Segment Start: Supplied text
Star Trek: Discovery (Episode 11) – “The Wolf Inside”

WARNING: This review contains SPOILERS for the most recent episode of the sci-fi series streaming on CBS All Access. 

We are still in the Mirror Universe, where the black/gold uniforms are FAB, killing your fellow Terran officers is commonplace, and Saru’s race are kept as nameless slaves. Capt. Lorca is able to withstand torture and STILL keep it together. Here the Klingons, Vulcans, and few other races (who get new looks) are the resistance, fighting against the Terran Empire. This ep starts out a BIT slow w/ a voiceover from Michael Burnham, who is complaining re: how she has to struggle to get through the days. We see her and Tyler cuddling and talking together; he refers to her as his “tether.” What did you think about this? Was Tyler being TOO needy? Or is this a sensitive and romantic thing to say? 

Sarek is called a “prophet” by the rebels, which includes Voq (called “the Fire Wolf”). As Sarek (who has a goatee a la Spock in the TOS Mirror Universe) does the mind meld w/ Burnham, we see him become fascinated w/ the alternate world he glimpses. He declares that Burnham means no harm. When Tyler sees Voq, he gets flashes back to his past, then attacks Voq w/ no provocation. Voq wonders how Tyler knows the “forgotten tongue” of his people (the Klingons). This fight isn’t that well done; it also comes off as awkward and no one intervenes to assist Voq.
Segment End: Supplied text
List every character the episode review mentions by name.
Segment Start: Dataset entries
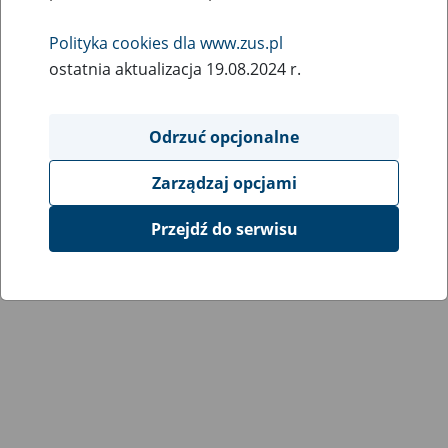
Polityka cookies dla www.zus.pl
ostatnia aktualizacja 19.08.2024 r.
Odrzuć opcjonalne
Zarządzaj opcjami
Przejdź do serwisu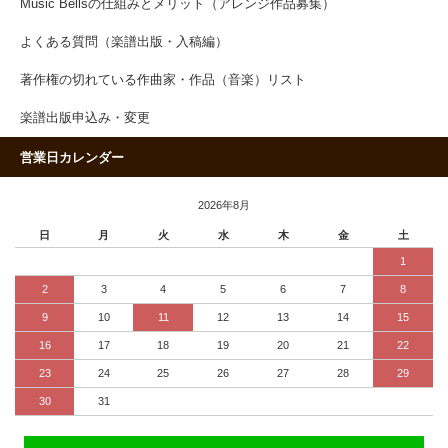
Music Bellsの仕組みとメリット（アレンジ作品募集）
よくある質問（楽譜出版・入稿編）
著作権の切れている作曲家・作品（音楽）リスト
楽譜出版申込み・変更
営業日カレンダー
2026年8月
日
月
火
水
木
金
土
1
2
3
4
5
6
7
8
9
10
11
12
13
14
15
16
17
18
19
20
21
22
23
24
25
26
27
28
29
30
31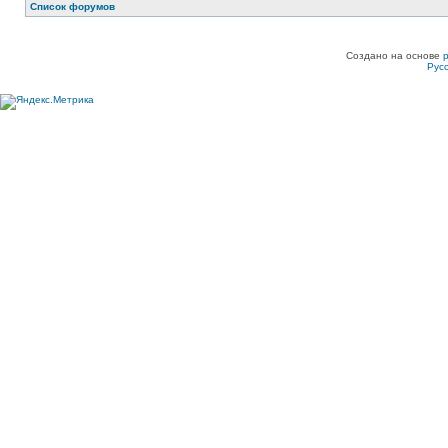
Список форумов
Создано на основе
Рус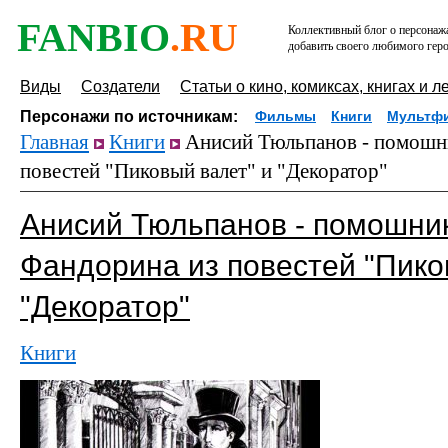
FANBIO
.RU
Коллективный блог о персонажа
добавить своего любимого геро
Виды
Создатели
Статьи о кино, комиксах, книгах и л
Персонажи по источникам:
Фильмы
Книги
Мультф
Главная
Книги
Анисий Тюльпанов - помошни
повестей "Пиковый валет" и "Декоратор"
Анисий Тюльпанов - помошни
Фандорина из повестей "Пико
"Декоратор"
Книги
Segment End: Dataset entries
» Task solution
Saru, Lorca, Michael Burnham, Tyler, Sarek, Voq, Spock